**WHAT TO PRODUCE:**
This task calls for copying each line below that contains "wedi".

(Collected data)
*****
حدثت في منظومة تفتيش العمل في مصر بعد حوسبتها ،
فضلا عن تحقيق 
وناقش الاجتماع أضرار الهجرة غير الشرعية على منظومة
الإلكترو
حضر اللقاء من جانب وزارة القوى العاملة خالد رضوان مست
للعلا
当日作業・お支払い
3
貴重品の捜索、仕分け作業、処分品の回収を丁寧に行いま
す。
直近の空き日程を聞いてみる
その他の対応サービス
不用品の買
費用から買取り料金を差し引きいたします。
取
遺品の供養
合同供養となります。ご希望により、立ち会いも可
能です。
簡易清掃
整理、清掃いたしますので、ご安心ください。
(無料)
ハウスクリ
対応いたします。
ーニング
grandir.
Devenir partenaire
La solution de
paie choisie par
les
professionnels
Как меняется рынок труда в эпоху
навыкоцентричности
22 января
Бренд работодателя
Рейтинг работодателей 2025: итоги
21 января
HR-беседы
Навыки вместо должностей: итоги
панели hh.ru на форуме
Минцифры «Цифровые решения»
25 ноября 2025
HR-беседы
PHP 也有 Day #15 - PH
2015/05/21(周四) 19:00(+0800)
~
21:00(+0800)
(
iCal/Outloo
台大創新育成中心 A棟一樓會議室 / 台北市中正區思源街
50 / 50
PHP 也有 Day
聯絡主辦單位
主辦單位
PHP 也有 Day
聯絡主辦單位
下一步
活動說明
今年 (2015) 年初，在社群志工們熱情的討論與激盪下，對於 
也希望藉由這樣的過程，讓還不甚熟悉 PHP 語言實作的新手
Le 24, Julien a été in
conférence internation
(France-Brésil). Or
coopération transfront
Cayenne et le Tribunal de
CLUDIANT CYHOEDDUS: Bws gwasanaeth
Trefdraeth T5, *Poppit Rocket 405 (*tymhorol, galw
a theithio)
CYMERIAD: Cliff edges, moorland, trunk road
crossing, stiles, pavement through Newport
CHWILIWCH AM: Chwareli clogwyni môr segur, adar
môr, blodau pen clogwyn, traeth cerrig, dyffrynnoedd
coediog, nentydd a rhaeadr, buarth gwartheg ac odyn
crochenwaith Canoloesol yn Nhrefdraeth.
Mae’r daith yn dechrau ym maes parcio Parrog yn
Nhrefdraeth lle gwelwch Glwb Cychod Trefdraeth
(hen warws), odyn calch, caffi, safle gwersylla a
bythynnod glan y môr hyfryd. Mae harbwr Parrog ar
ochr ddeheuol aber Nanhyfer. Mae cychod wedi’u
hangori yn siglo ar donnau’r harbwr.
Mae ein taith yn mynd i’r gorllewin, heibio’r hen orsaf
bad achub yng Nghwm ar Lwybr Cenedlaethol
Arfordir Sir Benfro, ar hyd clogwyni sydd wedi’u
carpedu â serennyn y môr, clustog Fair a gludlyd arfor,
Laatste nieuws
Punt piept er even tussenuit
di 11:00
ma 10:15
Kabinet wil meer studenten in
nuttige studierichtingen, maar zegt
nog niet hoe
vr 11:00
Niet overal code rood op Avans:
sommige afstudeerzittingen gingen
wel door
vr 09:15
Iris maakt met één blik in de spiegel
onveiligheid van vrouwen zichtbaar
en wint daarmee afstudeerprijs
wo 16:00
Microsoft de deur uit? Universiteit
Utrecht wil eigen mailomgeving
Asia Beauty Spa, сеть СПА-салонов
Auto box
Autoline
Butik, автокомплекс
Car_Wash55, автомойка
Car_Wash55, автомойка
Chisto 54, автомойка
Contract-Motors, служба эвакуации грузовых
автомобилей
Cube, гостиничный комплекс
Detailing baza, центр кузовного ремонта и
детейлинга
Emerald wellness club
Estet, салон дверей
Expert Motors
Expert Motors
*****
**RESPONSE:**
ochr ddeheuol aber Nanhyfer. Mae cychod wedi’u
Arfordir Sir Benfro, ar hyd clogwyni sydd wedi’u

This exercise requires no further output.